### THE INPUT
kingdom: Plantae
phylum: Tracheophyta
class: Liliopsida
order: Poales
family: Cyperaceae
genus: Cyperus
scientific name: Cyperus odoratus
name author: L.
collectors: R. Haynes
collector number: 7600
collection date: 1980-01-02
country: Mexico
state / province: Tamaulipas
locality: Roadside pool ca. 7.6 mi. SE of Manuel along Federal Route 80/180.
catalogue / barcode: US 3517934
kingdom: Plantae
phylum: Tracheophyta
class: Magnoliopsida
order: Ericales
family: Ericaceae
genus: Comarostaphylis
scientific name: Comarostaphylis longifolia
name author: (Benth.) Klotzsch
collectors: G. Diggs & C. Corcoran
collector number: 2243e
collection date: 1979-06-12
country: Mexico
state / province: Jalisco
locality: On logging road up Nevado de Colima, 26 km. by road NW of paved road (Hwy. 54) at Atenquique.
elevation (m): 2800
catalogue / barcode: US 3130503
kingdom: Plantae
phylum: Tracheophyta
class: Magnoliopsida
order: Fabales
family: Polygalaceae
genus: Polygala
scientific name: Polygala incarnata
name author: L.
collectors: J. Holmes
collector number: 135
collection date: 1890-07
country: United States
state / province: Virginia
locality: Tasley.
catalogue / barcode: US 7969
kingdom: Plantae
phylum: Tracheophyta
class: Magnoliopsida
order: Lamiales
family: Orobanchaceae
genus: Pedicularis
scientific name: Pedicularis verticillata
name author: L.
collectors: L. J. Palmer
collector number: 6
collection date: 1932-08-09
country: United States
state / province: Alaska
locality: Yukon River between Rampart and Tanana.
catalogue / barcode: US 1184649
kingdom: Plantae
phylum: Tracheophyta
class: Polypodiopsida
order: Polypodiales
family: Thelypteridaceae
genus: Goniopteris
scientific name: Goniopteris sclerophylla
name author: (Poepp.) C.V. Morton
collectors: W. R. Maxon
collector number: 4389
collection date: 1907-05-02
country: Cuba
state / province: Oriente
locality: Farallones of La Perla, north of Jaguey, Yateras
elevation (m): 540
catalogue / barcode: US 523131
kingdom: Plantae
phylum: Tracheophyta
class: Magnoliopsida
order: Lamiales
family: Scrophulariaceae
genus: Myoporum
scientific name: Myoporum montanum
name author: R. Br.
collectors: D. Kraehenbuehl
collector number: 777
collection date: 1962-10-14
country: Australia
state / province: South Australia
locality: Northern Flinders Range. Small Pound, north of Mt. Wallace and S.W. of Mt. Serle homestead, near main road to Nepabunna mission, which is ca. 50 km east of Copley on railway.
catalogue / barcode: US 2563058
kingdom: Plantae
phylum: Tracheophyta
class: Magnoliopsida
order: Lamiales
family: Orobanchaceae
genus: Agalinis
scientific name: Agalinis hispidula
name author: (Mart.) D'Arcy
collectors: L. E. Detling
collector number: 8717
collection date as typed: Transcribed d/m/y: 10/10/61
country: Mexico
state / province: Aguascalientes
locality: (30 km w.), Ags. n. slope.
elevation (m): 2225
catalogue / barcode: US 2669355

### GIVEN EXERCISE
Copy every line of the records above, character for character.

### IN RESPONSE
kingdom: Plantae
phylum: Tracheophyta
class: Liliopsida
order: Poales
family: Cyperaceae
genus: Cyperus
scientific name: Cyperus odoratus
name author: L.
collectors: R. Haynes
collector number: 7600
collection date: 1980-01-02
country: Mexico
state / province: Tamaulipas
locality: Roadside pool ca. 7.6 mi. SE of Manuel along Federal Route 80/180.
catalogue / barcode: US 3517934
kingdom: Plantae
phylum: Tracheophyta
class: Magnoliopsida
order: Ericales
family: Ericaceae
genus: Comarostaphylis
scientific name: Comarostaphylis longifolia
name author: (Benth.) Klotzsch
collectors: G. Diggs & C. Corcoran
collector number: 2243e
collection date: 1979-06-12
country: Mexico
state / province: Jalisco
locality: On logging road up Nevado de Colima, 26 km. by road NW of paved road (Hwy. 54) at Atenquique.
elevation (m): 2800
catalogue / barcode: US 3130503
kingdom: Plantae
phylum: Tracheophyta
class: Magnoliopsida
order: Fabales
family: Polygalaceae
genus: Polygala
scientific name: Polygala incarnata
name author: L.
collectors: J. Holmes
collector number: 135
collection date: 1890-07
country: United States
state / province: Virginia
locality: Tasley.
catalogue / barcode: US 7969
kingdom: Plantae
phylum: Tracheophyta
class: Magnoliopsida
order: Lamiales
family: Orobanchaceae
genus: Pedicularis
scientific name: Pedicularis verticillata
name author: L.
collectors: L. J. Palmer
collector number: 6
collection date: 1932-08-09
country: United States
state / province: Alaska
locality: Yukon River between Rampart and Tanana.
catalogue / barcode: US 1184649
kingdom: Plantae
phylum: Tracheophyta
class: Polypodiopsida
order: Polypodiales
family: Thelypteridaceae
genus: Goniopteris
scientific name: Goniopteris sclerophylla
name author: (Poepp.) C.V. Morton
collectors: W. R. Maxon
collector number: 4389
collection date: 1907-05-02
country: Cuba
state / province: Oriente
locality: Farallones of La Perla, north of Jaguey, Yateras
elevation (m): 540
catalogue / barcode: US 523131
kingdom: Plantae
phylum: Tracheophyta
class: Magnoliopsida
order: Lamiales
family: Scrophulariaceae
genus: Myoporum
scientific name: Myoporum montanum
name author: R. Br.
collectors: D. Kraehenbuehl
collector number: 777
collection date: 1962-10-14
country: Australia
state / province: South Australia
locality: Northern Flinders Range. Small Pound, north of Mt. Wallace and S.W. of Mt. Serle homestead, near main road to Nepabunna mission, which is ca. 50 km east of Copley on railway.
catalogue / barcode: US 2563058
kingdom: Plantae
phylum: Tracheophyta
class: Magnoliopsida
order: Lamiales
family: Orobanchaceae
genus: Agalinis
scientific name: Agalinis hispidula
name author: (Mart.) D'Arcy
collectors: L. E. Detling
collector number: 8717
collection date as typed: Transcribed d/m/y: 10/10/61
country: Mexico
state / province: Aguascalientes
locality: (30 km w.), Ags. n. slope.
elevation (m): 2225
catalogue / barcode: US 2669355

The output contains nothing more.